Try it
Look through the records below, and whenever a line contains "lines", copy it.

Records shown
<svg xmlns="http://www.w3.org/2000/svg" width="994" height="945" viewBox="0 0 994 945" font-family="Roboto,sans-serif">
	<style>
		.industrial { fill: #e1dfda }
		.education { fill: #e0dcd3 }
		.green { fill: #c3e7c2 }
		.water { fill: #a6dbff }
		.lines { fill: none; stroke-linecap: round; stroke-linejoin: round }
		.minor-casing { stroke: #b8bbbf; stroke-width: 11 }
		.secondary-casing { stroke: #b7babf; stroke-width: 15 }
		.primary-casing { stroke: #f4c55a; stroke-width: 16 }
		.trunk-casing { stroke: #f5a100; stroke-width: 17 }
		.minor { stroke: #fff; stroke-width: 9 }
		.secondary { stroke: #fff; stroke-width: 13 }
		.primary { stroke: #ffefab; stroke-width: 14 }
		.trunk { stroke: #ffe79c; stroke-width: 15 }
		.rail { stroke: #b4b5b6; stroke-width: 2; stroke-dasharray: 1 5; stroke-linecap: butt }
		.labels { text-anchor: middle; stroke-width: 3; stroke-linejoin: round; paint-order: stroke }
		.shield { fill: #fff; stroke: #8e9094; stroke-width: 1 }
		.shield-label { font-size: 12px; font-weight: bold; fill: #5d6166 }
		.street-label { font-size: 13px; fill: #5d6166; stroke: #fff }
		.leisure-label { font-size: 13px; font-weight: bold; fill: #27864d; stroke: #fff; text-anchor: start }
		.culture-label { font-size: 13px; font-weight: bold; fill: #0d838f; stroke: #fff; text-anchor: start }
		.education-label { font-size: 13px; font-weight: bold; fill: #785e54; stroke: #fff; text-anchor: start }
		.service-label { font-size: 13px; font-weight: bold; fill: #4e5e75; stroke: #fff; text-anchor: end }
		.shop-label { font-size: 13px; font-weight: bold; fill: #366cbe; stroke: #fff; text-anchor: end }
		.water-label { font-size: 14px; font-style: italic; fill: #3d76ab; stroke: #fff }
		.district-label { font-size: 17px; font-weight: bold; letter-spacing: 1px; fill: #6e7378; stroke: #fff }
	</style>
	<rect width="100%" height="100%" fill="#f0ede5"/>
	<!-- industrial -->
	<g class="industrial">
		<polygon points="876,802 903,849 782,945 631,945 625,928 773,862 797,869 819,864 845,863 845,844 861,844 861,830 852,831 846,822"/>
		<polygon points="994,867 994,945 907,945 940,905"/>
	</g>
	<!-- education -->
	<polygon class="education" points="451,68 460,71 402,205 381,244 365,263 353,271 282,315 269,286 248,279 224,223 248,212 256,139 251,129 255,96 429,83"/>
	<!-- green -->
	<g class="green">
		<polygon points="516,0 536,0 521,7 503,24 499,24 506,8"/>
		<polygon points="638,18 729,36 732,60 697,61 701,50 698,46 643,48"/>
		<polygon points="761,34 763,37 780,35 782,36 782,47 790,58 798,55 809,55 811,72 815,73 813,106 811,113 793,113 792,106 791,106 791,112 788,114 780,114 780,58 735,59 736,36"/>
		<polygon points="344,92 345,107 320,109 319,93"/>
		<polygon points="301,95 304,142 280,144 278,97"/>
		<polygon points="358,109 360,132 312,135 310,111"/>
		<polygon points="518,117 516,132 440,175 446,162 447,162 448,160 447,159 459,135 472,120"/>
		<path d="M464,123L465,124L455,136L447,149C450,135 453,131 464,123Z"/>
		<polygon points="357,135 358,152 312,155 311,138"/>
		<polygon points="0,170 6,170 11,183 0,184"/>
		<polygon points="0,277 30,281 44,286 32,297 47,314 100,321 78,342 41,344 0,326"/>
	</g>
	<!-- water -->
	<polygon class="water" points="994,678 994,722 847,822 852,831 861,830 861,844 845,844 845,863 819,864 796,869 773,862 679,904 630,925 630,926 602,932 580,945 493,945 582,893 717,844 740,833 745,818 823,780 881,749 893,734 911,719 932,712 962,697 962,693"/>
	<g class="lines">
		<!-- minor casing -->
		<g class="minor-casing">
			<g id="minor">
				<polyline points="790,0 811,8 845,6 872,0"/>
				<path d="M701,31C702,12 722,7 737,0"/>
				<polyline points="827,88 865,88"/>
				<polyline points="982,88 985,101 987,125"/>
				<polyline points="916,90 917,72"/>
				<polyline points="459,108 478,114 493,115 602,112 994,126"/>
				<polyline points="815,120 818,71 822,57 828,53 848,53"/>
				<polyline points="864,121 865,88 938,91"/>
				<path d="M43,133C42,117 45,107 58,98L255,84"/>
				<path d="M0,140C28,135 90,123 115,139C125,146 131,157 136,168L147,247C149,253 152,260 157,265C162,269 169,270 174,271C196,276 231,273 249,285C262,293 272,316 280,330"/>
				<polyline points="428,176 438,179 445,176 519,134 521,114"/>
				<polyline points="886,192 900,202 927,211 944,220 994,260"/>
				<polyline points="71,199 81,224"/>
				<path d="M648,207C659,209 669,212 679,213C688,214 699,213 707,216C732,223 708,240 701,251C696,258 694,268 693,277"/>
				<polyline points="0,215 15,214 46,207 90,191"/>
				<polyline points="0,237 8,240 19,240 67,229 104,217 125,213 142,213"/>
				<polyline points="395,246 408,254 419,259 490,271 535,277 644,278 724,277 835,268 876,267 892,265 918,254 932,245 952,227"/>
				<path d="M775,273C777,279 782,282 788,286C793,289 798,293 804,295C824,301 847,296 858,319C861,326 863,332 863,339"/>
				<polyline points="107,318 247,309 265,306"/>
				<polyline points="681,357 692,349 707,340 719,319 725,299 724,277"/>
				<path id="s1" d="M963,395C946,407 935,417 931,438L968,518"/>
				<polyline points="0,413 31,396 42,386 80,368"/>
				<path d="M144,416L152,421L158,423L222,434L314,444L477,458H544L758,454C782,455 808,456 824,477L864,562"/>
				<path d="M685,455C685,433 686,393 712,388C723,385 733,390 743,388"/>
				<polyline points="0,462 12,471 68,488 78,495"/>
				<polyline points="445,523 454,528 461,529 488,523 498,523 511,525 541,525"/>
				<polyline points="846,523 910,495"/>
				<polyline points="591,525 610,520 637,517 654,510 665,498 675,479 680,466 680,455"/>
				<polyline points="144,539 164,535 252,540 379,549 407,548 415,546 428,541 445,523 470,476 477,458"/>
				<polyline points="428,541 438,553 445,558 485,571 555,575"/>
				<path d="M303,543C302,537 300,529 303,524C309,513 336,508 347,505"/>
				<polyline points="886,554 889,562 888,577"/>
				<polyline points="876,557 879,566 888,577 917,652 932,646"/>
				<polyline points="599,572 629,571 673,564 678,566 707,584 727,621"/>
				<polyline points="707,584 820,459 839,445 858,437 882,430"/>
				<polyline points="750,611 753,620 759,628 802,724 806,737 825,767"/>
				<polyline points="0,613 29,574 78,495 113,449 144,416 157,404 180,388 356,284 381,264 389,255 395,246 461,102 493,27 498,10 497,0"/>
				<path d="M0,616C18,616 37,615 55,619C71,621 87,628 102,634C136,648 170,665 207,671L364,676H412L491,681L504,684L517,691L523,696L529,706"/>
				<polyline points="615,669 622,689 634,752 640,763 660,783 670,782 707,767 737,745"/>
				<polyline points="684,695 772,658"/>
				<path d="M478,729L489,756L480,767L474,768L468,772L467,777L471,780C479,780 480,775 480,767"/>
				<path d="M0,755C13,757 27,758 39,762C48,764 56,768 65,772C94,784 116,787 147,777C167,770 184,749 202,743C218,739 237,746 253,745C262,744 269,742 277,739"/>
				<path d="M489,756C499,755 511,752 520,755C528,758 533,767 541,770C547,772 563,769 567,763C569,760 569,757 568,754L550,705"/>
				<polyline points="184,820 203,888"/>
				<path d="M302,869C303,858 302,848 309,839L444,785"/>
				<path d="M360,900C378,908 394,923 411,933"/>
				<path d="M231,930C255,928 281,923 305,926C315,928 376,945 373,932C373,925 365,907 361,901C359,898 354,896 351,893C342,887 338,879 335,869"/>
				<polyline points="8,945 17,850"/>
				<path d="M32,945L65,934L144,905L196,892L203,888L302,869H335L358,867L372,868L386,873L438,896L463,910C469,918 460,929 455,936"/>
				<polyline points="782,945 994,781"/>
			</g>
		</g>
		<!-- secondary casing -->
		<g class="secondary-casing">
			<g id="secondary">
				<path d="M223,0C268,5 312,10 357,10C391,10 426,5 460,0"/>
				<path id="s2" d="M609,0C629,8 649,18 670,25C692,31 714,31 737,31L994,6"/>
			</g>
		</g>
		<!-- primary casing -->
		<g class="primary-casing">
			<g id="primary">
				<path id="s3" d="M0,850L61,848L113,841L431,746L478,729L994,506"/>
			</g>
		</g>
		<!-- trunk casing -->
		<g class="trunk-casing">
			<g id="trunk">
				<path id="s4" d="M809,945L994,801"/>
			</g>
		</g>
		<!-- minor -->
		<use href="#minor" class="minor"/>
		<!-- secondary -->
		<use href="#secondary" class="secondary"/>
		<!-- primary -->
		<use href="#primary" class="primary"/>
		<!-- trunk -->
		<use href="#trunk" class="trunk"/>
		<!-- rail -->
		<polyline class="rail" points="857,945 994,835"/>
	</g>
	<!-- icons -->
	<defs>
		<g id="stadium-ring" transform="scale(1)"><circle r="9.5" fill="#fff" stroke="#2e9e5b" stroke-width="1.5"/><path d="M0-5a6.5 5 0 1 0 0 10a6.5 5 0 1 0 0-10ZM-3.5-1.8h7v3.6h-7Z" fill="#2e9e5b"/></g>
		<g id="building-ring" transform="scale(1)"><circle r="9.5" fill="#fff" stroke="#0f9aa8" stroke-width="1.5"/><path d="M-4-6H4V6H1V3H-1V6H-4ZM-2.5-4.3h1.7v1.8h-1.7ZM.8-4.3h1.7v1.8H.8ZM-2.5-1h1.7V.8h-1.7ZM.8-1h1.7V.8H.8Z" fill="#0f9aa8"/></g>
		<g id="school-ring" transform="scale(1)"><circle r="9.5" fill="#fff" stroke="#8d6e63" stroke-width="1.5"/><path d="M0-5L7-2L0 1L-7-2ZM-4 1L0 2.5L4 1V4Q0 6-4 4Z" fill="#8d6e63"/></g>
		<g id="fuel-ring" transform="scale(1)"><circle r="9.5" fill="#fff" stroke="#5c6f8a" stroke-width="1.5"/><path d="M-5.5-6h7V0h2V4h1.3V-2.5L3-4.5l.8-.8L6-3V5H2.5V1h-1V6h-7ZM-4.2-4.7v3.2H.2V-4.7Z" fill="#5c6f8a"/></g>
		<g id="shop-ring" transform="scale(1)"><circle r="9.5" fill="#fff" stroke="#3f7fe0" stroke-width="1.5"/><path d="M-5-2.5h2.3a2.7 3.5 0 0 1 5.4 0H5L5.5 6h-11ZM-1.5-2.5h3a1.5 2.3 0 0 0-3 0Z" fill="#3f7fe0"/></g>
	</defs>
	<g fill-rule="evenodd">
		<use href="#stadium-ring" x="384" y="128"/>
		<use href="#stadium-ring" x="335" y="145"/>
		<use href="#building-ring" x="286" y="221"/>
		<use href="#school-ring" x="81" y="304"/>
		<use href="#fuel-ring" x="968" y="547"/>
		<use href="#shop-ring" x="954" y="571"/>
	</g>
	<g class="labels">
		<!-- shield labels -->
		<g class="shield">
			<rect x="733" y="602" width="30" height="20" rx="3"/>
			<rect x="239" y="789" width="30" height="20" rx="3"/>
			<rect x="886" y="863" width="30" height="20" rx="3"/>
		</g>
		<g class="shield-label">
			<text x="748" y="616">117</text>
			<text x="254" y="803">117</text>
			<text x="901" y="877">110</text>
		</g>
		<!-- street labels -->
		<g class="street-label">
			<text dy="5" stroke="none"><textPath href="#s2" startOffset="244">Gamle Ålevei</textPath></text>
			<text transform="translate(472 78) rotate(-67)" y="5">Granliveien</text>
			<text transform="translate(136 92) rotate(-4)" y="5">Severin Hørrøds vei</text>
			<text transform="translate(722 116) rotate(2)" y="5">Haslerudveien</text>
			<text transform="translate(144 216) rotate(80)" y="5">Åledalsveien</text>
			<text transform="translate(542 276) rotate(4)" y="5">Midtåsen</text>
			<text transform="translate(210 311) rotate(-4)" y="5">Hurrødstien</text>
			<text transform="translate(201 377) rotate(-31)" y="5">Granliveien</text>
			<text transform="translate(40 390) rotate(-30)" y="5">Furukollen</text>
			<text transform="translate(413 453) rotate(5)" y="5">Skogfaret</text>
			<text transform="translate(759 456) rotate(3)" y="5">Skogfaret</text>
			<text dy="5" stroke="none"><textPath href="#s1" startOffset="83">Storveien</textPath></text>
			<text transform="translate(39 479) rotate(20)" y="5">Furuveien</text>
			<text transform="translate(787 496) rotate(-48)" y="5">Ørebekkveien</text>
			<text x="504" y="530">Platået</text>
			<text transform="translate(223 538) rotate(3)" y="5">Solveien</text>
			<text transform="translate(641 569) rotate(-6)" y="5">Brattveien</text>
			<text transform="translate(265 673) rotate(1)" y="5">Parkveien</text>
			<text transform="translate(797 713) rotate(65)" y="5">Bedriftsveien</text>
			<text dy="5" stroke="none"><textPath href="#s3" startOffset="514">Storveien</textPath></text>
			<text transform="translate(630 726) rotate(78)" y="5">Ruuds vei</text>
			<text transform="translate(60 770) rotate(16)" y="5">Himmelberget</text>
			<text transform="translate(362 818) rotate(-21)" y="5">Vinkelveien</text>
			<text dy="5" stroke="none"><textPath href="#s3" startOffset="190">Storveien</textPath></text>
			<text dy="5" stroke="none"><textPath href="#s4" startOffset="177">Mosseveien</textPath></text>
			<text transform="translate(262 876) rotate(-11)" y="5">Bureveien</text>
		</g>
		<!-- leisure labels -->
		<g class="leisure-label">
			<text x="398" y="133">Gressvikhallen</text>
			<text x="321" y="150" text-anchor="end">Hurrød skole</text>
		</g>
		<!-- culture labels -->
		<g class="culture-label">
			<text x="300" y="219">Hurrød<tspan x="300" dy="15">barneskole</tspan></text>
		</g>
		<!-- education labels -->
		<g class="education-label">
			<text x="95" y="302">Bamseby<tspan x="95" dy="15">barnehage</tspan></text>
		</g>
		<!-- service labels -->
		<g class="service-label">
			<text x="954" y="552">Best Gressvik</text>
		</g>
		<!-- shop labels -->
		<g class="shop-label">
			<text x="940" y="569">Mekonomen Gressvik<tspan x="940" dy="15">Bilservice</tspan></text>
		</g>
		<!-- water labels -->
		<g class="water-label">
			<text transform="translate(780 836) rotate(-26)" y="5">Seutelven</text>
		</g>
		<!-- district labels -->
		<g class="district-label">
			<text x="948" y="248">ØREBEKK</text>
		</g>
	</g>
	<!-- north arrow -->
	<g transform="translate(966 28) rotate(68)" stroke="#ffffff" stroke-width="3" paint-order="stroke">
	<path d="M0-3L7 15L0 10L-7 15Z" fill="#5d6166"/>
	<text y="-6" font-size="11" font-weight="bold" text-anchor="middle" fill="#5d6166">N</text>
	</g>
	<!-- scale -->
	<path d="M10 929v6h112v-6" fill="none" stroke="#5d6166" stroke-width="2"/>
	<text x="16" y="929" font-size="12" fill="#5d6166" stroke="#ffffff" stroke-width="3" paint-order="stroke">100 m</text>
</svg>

Expected answer
		.lines { fill: none; stroke-linecap: round; stroke-linejoin: round }
	<g class="lines">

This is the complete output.